Facts and Resources: Unaccompanied Children in the U.S.
Resources about the increase of unaccompanied children entering the United States and ways PTAs can welcome and support these children and their families and sponsors.
Answers to common questions about the increase of unaccompanied children entering the United States from Central America including federal and state responsibilities, the anticipated impact on public schools and federal resources available to address this impact and the federal response to date.
Connecting with Children & Families who Recently Immigrated: Putting PTA’s National Standards for Family-School Partnerships into Action
Using PTA’s National Standards for Family-School Partnerships as a guide, here are some ways local PTAs can welcome and support all children, families and sponsors of children who recently immigrated to the United States. This resource also contains national and community resources that can provide PTAs with valuable supports and services to engage families and sponsors.
A webinar for state and local PTA leadership on the recent increase of unaccompanied children entering the United States. This resource provides an overview of the issue including relevant federal laws, federal and state impact, PTA positions, and available PTA resources.
About Unaccompanied Children
National PTA believes that all children residing in the United States, regardless of their immigration status, have the right of access to a quality public education, adequate food and shelter, and basic health care services.

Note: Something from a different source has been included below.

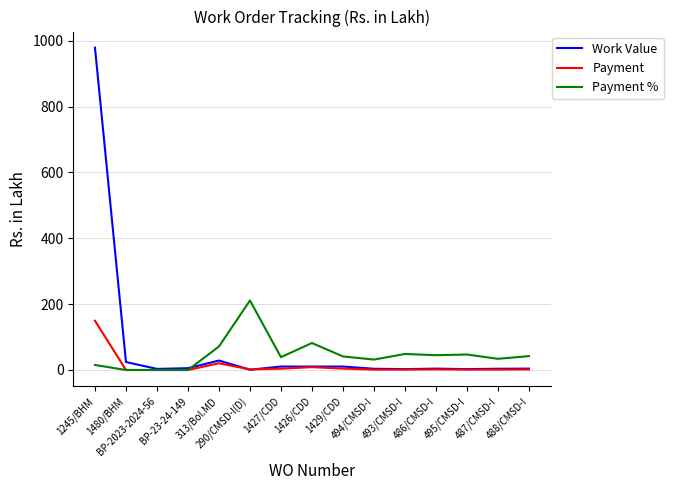

What is the maximum value for Payment %?

211.1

Federal, state and local entities have a responsibility to contribute to the well-being of children by offering health care and other social services needed in their areas. Denying these services to children, regardless of their citizenship status, will endanger communities and create serious health and social concerns.
The United States has seen a recent increase in the number of children arriving at the Southwest border unaccompanied by an adult. These children are placed in the care of an approved sponsor—usually a family member or friend—while they await immigration hearings, which can take months or even years. While in the care of a sponsor, the children enroll in local schools.